(Records drawn from a dataset)
----
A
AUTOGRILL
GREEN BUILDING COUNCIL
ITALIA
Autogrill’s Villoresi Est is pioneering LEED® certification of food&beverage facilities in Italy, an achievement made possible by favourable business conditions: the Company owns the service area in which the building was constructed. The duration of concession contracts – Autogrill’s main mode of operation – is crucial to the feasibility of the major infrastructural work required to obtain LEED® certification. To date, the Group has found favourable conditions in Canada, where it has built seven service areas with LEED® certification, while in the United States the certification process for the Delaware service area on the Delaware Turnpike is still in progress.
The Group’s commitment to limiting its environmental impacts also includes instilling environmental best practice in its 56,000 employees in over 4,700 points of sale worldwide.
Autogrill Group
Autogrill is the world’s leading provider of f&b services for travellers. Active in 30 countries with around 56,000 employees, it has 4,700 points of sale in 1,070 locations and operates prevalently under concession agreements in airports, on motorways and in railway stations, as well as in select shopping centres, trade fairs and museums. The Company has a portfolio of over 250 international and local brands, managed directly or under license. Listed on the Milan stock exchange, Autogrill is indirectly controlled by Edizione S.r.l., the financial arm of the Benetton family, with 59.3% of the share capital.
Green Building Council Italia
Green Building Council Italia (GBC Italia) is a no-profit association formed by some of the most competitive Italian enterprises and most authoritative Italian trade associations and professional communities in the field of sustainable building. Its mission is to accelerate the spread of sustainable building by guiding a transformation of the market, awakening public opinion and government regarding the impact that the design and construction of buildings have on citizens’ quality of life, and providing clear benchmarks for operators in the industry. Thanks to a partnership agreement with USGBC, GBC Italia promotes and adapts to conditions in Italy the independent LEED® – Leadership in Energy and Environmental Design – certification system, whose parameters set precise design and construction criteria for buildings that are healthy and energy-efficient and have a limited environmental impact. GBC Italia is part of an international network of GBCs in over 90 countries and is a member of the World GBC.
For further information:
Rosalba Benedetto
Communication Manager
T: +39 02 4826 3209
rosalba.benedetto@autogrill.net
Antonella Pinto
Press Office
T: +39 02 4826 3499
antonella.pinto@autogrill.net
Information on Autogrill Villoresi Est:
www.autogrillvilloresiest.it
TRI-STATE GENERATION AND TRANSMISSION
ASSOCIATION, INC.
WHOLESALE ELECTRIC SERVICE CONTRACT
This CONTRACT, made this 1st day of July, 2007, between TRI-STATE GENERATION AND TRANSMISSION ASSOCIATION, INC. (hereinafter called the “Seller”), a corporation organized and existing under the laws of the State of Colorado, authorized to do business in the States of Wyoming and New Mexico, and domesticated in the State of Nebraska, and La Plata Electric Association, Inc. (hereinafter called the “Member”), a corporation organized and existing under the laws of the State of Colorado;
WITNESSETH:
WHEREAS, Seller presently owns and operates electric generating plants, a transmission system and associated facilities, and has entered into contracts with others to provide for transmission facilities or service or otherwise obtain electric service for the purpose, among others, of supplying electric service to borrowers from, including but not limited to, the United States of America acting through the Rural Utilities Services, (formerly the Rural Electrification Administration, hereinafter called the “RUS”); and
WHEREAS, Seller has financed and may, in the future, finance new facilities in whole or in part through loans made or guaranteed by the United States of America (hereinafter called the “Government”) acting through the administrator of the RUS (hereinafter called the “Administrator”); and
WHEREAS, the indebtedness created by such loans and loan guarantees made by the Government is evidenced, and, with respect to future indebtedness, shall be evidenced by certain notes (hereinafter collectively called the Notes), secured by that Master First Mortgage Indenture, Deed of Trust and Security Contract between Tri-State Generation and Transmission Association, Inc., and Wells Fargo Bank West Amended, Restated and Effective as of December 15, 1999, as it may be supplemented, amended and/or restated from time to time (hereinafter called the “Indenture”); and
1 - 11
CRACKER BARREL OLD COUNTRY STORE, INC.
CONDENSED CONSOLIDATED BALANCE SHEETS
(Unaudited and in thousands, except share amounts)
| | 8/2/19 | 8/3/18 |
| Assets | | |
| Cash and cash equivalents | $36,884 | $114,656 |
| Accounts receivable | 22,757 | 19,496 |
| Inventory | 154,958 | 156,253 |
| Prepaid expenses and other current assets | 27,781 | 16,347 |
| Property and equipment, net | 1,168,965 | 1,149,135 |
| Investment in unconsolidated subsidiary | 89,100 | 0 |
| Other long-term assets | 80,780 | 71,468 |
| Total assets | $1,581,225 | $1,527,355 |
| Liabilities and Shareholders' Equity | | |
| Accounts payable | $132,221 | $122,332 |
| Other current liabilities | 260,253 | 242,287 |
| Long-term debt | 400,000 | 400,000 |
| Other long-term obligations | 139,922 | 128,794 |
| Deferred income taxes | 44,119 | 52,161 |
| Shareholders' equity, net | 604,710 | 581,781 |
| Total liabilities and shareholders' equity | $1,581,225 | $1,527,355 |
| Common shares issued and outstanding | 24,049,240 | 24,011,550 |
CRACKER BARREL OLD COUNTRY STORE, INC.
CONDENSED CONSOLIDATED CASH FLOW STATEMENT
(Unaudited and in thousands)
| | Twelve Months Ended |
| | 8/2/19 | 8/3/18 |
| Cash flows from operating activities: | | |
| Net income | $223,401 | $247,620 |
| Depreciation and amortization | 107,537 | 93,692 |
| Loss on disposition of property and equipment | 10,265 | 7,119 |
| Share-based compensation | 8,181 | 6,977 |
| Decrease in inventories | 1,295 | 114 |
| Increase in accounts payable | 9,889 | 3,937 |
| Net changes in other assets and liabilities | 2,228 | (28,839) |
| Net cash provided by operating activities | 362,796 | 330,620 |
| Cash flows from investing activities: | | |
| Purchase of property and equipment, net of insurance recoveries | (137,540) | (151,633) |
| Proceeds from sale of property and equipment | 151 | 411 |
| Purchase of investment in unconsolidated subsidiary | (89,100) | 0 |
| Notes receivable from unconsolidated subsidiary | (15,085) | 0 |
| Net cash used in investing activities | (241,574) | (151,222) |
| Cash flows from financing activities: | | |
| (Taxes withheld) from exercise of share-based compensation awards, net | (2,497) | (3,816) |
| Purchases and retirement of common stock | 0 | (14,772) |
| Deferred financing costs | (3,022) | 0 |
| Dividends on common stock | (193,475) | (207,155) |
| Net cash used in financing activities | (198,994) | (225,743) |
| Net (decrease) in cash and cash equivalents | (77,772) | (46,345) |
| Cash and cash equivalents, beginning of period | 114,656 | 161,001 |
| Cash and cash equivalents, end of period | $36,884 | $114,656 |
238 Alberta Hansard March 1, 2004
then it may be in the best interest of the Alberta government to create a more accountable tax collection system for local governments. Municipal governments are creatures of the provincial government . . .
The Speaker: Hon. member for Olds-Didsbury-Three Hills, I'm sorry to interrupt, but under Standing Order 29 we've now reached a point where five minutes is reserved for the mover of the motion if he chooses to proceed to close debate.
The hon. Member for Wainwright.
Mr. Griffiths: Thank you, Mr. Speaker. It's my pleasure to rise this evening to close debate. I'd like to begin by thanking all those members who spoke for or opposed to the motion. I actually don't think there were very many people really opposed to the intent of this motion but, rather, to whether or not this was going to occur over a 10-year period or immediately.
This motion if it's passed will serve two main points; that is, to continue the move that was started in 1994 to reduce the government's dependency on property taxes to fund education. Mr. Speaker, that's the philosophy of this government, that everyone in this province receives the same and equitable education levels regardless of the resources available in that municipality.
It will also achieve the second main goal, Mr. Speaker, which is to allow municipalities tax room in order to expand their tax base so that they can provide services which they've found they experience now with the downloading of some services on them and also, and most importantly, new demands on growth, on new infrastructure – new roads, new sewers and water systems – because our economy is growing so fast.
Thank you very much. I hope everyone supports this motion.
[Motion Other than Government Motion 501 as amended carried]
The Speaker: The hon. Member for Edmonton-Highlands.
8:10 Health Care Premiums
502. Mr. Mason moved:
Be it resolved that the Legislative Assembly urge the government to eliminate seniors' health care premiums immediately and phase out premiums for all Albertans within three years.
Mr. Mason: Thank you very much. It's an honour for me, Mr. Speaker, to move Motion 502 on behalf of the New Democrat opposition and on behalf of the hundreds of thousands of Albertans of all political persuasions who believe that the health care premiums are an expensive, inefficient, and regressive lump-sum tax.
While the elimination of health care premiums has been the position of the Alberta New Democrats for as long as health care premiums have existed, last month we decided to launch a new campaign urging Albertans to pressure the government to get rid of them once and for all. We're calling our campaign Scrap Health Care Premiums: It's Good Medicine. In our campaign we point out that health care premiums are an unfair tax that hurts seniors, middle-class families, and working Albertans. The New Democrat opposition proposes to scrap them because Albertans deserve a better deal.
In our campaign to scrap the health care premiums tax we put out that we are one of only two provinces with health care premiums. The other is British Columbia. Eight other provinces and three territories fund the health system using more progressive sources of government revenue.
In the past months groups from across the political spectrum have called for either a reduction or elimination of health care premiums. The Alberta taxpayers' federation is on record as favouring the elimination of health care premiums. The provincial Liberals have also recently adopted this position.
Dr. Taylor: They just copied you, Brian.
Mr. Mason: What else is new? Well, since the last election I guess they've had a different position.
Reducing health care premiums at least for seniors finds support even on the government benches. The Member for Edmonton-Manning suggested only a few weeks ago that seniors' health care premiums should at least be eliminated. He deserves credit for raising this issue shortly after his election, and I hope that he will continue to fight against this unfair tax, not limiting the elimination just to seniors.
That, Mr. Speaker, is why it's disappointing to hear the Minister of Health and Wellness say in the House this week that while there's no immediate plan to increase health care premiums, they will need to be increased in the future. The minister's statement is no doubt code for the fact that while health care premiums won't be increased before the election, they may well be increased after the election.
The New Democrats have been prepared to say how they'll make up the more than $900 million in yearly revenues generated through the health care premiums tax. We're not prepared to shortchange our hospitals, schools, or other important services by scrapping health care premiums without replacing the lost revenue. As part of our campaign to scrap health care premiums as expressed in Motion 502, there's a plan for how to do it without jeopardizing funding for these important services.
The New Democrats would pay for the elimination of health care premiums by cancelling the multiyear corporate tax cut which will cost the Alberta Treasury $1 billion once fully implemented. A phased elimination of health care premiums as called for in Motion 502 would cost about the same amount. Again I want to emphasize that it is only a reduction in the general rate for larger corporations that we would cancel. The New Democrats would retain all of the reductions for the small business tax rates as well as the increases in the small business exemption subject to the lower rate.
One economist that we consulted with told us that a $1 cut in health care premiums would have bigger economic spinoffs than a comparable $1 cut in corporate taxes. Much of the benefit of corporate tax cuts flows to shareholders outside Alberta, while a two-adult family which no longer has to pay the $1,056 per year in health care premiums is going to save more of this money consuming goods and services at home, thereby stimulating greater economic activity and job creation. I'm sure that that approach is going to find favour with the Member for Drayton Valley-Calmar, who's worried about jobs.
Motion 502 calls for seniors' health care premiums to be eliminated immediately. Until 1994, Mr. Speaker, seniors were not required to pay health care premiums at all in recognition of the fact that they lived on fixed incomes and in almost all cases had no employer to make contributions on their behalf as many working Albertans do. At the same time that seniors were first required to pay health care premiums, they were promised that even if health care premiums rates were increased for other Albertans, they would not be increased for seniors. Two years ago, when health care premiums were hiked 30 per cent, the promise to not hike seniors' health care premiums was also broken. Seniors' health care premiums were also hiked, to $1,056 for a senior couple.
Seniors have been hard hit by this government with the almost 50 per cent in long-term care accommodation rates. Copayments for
----
**Work instructions**
For each line above that contains the word "everyone", copy that line.

**Answer to the exercise**
This motion if it's passed will serve two main points; that is, to continue the move that was started in 1994 to reduce the government's dependency on property taxes to fund education. Mr. Speaker, that's the philosophy of this government, that everyone in this province receives the same and equitable education levels regardless of the resources available in that municipality.
Thank you very much. I hope everyone supports this motion.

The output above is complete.